**TASK PROMPT**:
Scan the entries that follow for the word "applications", then report every line in which it appears.

**SUPPLIED DATA**:

== Segment start ==

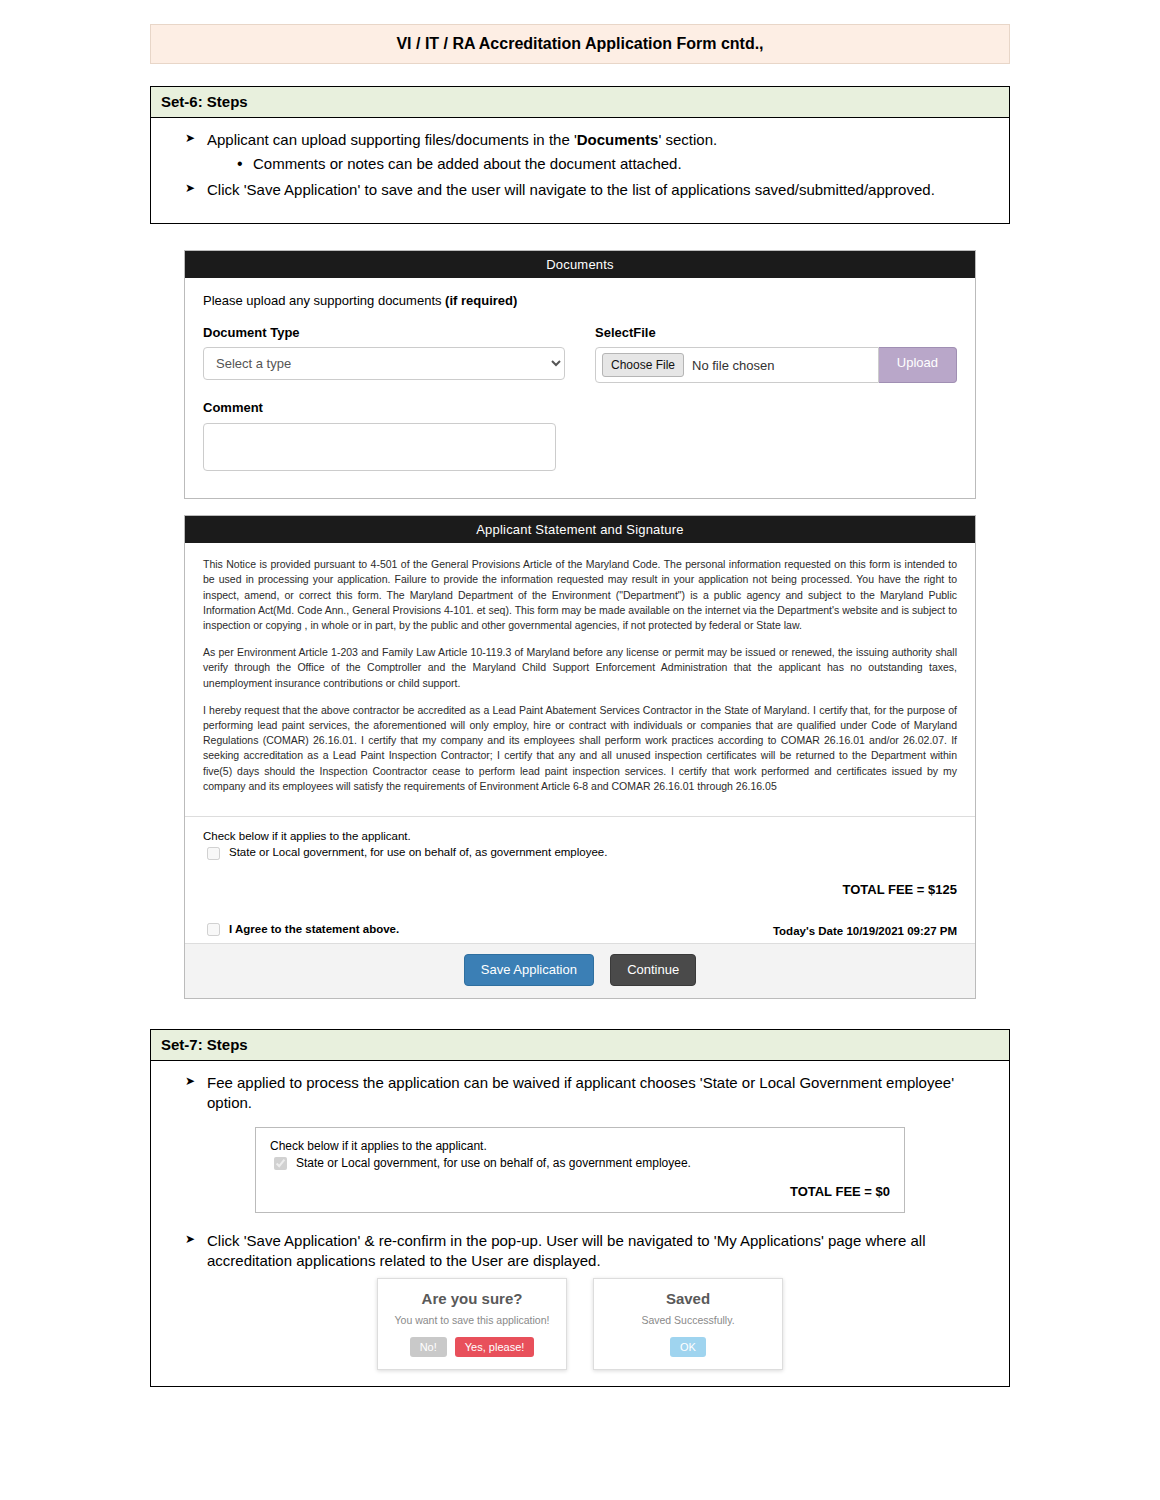VI / IT / RA Accreditation Application Form cntd.,
Set-6: Steps
Applicant can upload supporting files/documents in the 'Documents' section.
Comments or notes can be added about the document attached.
Click 'Save Application' to save and the user will navigate to the list of applications saved/submitted/approved.
Documents
Please upload any supporting documents (if required)
Document Type Select a type
SelectFile
Choose File No file chosen
Upload
Comment
Applicant Statement and Signature
This Notice is provided pursuant to 4-501 of the General Provisions Article of the Maryland Code. The personal information requested on this form is intended to be used in processing your application. Failure to provide the information requested may result in your application not being processed. You have the right to inspect, amend, or correct this form. The Maryland Department of the Environment ("Department") is a public agency and subject to the Maryland Public Information Act(Md. Code Ann., General Provisions 4-101. et seq). This form may be made available on the internet via the Department's website and is subject to inspection or copying , in whole or in part, by the public and other governmental agencies, if not protected by federal or State law.
As per Environment Article 1-203 and Family Law Article 10-119.3 of Maryland before any license or permit may be issued or renewed, the issuing authority shall verify through the Office of the Comptroller and the Maryland Child Support Enforcement Administration that the applicant has no outstanding taxes, unemployment insurance contributions or child support.
I hereby request that the above contractor be accredited as a Lead Paint Abatement Services Contractor in the State of Maryland. I certify that, for the purpose of performing lead paint services, the aforementioned will only employ, hire or contract with individuals or companies that are qualified under Code of Maryland Regulations (COMAR) 26.16.01. I certify that my company and its employees shall perform work practices according to COMAR 26.16.01 and/or 26.02.07. If seeking accreditation as a Lead Paint Inspection Contractor; I certify that any and all unused inspection certificates will be returned to the Department within five(5) days should the Inspection Coontractor cease to perform lead paint inspection services. I certify that work performed and certificates issued by my company and its employees will satisfy the requirements of Environment Article 6-8 and COMAR 26.16.01 through 26.16.05
Check below if it applies to the applicant.
State or Local government, for use on behalf of, as government employee.
TOTAL FEE = $125
I Agree to the statement above.
Today's Date 10/19/2021 09:27 PM
Save Application Continue
Set-7: Steps
Fee applied to process the application can be waived if applicant chooses 'State or Local Government employee' option.
Check below if it applies to the applicant.
State or Local government, for use on behalf of, as government employee.
TOTAL FEE = $0
Click 'Save Application' & re-confirm in the pop-up. User will be navigated to 'My Applications' page where all accreditation applications related to the User are displayed.
Are you sure?
You want to save this application!
No! Yes, please!
Saved
Saved Successfully.
OK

== Segment end ==

**ANSWER SECTION**:
Click 'Save Application' to save and the user will navigate to the list of applications saved/submitted/approved.
Click 'Save Application' & re-confirm in the pop-up. User will be navigated to 'My Applications' page where all accreditation applications related to the User are displayed.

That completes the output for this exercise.